The shock attack comes despite a Russian air campaign targeting the group that began in September, and more than a year of strikes by a US-led coalition against the jihadis in Syria. The Britainbased Syrian Observatory for Human Rights said IS had killed at least 135 people in the multi-front attack that began on Saturday.
The dead included 85 civilians and 50 regime fighters, according to the monitor, which said on Sunday that IS had also kidnapped more than 400 civilians from captured territory. “Those abducted, all of whom are Sunnis, include women, children and family members of pro-regime fighters,” Observatory chief Rami Abdel Rahman said. He said they had been taken to areas under IS control in the west of Deir al-Zor province and to the border with Raqa province — the main IS stronghold in Syria — to the northwest.

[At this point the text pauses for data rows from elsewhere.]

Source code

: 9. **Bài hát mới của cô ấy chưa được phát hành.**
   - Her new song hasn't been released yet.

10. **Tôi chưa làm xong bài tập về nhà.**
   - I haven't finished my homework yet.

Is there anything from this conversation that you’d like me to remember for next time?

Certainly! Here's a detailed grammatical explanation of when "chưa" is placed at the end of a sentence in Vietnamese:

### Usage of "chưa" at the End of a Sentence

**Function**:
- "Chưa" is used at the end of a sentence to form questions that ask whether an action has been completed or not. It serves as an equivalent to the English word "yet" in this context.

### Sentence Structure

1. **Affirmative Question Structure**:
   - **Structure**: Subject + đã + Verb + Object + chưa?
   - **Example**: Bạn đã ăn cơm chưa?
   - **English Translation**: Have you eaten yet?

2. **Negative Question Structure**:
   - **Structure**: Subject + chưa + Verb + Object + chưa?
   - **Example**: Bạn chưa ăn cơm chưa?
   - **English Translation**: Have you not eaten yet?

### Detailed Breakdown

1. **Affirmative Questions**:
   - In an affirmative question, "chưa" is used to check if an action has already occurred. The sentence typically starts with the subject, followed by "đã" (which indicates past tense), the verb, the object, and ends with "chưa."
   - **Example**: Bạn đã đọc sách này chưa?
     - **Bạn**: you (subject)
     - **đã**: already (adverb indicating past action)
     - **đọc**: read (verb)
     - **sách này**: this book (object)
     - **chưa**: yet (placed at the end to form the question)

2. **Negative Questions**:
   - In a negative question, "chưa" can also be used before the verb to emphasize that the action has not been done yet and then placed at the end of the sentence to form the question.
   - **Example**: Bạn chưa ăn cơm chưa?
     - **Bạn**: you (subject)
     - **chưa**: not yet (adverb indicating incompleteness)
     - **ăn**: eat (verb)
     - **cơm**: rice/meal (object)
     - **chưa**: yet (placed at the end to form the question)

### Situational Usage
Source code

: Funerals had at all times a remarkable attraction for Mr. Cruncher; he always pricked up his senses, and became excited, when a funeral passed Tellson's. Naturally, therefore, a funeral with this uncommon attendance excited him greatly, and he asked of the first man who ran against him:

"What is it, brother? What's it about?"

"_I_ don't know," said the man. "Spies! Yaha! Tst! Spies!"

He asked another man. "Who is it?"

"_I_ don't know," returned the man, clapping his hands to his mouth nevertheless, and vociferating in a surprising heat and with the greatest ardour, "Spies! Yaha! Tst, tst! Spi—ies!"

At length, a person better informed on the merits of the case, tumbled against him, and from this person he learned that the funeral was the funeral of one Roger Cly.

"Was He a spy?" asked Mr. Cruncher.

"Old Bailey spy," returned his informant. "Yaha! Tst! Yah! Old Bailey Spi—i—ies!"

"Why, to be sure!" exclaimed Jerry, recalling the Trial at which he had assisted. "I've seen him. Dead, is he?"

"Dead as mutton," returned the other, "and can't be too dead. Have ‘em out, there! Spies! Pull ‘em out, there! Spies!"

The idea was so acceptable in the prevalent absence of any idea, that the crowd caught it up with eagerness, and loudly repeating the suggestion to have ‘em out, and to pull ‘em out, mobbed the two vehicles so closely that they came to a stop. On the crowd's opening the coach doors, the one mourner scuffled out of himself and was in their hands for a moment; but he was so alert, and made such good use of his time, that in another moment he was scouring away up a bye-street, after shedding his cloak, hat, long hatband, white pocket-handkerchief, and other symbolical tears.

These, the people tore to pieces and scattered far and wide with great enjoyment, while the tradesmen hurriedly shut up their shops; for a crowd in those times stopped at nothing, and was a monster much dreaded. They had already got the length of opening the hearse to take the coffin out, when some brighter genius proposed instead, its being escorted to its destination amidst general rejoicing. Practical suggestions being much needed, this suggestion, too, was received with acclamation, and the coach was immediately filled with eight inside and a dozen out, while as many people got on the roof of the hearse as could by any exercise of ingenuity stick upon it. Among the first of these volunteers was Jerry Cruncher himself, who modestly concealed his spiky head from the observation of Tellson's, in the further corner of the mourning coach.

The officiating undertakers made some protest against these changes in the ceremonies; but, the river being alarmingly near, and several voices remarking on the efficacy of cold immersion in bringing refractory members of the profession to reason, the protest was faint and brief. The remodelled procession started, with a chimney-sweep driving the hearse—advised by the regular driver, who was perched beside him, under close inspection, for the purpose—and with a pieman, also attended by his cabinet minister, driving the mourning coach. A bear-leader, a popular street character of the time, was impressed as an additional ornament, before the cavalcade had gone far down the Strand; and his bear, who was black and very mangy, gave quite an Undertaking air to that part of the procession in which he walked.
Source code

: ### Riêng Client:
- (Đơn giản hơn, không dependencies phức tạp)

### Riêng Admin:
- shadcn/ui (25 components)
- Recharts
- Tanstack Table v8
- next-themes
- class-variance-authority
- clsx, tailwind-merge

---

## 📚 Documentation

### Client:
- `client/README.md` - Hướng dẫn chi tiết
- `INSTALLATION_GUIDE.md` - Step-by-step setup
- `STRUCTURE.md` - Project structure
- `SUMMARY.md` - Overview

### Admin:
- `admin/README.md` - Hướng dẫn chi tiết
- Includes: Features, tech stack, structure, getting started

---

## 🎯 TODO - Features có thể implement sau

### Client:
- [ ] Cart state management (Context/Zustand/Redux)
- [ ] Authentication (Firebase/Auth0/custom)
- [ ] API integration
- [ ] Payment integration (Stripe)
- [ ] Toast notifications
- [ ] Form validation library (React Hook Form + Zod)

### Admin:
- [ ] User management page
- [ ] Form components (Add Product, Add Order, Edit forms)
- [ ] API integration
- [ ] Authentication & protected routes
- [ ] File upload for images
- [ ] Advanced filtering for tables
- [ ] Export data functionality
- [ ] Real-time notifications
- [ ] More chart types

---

The monitor said at least 42 IS fighters had been killed in the attack, adding that fighting was ongoing on Sunday, with regime forces backed by Russian air strikes trying to recapture lost ground.
Syria’s state news agency SANA said at least 300 civilians, “most of them women, children and elderly people,” had been killed in the assault.
It denounced the deaths as a “massacre”. The IS assault puts the group in control of around 60% of Deir al-Zor city, which is an oil-rich region bordering Iraq. IS already controls most of the province, but regime forces have clung onto part of the city and a neighbouring air base despite repeated attacks.